Because X is cool and sexy, but Q is so dull. No one wants to see a Q-rated movie and sexy villainesses and femme fatales never have Q’s in their names.
He may have gotten 10 predictions right - but he made a lot more than 29 predictions.
Take the ‘500 million people’ paragraph. He’s 0-for-4 in that one paragraph: on the 350-500 million people, on Nicaragua seeking admission to the Union, on Mexico doing the same, and on European expansion into Latin America.
Or the next paragraph. He’s right about the increase in Americans’ height, about some of the reasons, and about there being a nontrivial increase in life expectancy. He’s wrong about the near-abolition of residences in cities, about the illegality of building in blocks, about the brevity of commuting from the suburbs, and about its cost. So I’d give him 3-for-7 for that paragraph.

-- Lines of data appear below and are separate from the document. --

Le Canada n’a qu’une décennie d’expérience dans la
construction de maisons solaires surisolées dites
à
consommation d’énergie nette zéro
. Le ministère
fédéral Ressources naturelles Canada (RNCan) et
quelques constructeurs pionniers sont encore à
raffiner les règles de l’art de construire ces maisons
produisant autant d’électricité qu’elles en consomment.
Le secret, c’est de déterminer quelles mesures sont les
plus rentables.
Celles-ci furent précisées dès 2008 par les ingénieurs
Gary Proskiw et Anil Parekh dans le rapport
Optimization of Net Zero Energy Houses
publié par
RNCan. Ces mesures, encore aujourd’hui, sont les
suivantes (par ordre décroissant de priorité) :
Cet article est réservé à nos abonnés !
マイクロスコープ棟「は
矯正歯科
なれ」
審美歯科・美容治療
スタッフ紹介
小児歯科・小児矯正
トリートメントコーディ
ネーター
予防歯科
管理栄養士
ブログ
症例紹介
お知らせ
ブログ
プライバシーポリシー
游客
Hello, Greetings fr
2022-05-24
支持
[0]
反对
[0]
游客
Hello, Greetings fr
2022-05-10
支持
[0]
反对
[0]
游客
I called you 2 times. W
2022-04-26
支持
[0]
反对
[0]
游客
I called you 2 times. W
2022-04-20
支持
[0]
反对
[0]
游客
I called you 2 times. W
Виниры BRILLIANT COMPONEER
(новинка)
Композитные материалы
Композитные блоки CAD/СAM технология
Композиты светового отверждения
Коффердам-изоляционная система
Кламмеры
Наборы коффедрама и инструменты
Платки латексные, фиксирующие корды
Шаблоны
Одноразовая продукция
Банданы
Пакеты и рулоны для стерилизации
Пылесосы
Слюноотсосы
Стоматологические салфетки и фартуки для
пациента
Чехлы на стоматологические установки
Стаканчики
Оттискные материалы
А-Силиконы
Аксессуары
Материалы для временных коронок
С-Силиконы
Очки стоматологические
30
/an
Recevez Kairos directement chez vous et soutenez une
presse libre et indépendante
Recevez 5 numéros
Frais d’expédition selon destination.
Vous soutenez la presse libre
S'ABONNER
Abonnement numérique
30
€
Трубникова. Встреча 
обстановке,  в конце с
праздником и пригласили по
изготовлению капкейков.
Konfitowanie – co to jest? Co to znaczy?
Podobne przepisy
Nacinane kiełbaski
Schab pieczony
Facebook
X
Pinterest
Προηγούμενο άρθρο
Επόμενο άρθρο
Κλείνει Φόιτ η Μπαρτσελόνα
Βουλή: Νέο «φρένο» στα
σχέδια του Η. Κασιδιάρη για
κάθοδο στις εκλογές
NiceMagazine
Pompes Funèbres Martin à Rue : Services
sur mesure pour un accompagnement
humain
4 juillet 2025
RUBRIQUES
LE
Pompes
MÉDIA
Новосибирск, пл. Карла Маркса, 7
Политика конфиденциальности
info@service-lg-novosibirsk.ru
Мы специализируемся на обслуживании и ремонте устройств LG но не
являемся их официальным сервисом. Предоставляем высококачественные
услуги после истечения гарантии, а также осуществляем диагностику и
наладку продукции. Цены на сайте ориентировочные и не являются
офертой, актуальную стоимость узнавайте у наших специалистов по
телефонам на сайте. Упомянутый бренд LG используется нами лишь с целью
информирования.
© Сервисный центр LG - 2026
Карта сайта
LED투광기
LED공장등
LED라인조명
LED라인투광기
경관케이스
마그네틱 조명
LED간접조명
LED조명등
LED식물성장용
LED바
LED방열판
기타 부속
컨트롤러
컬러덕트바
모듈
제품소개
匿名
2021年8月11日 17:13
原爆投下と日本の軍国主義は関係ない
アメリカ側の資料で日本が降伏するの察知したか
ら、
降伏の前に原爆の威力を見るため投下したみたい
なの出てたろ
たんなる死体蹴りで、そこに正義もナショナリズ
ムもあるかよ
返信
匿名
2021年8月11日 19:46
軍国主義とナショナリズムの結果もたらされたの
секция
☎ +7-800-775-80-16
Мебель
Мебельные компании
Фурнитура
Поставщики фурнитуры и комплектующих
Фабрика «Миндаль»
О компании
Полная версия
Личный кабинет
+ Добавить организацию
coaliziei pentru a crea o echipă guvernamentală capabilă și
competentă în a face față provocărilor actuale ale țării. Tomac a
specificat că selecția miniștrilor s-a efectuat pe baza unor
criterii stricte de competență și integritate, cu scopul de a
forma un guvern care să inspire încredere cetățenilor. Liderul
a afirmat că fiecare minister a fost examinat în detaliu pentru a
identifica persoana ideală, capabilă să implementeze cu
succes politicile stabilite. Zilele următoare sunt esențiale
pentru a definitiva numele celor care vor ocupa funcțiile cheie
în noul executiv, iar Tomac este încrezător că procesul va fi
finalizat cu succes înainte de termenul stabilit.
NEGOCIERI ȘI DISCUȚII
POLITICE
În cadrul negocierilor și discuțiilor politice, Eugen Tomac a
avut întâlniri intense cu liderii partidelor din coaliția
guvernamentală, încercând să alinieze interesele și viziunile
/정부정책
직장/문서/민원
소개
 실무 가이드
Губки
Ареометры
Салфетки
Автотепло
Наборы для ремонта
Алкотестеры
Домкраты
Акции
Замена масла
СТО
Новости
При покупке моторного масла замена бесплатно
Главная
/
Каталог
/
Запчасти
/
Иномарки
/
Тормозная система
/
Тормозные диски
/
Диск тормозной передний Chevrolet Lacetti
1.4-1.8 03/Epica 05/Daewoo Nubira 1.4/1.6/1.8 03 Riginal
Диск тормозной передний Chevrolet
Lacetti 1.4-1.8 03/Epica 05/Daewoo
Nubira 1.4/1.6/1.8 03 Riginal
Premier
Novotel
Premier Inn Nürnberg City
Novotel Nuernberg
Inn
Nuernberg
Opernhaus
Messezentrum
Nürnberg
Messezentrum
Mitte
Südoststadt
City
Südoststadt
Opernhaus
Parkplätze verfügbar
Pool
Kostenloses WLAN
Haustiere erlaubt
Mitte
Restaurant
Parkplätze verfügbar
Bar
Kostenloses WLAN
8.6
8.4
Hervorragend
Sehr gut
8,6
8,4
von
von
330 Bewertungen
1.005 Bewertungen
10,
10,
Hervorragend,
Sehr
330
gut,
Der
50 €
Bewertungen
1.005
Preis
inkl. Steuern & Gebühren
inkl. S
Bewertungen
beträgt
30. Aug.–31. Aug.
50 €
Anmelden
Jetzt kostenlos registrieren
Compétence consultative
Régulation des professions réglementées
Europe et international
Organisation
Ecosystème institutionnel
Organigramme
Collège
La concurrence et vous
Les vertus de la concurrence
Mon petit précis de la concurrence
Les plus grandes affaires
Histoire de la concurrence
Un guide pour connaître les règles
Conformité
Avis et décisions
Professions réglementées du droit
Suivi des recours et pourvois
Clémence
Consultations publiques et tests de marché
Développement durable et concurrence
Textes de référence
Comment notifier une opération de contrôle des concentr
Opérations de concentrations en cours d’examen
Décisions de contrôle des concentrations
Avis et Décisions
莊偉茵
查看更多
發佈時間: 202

And in the third paragraph (C,X,Q), he’s wrong about the disappearance of those letters, the adoption of spelling by sound, the notion that English will become a language of condensed words, and that Russian will be the second most commonly used language worldwide. And I doubt whether English is the language spoken more extensively than any other, given 1.5 billion Chinese in the world. But English may be the language that’s used at least some of the time by more people than any other, as our language has become something of a lingua franca. So I’d give him 0.5 out of 5 for that paragraph.
So that’s 16 predictions in 3 paragraphs, with 26 paragraphs to go. And batting a more realistic .250 so far.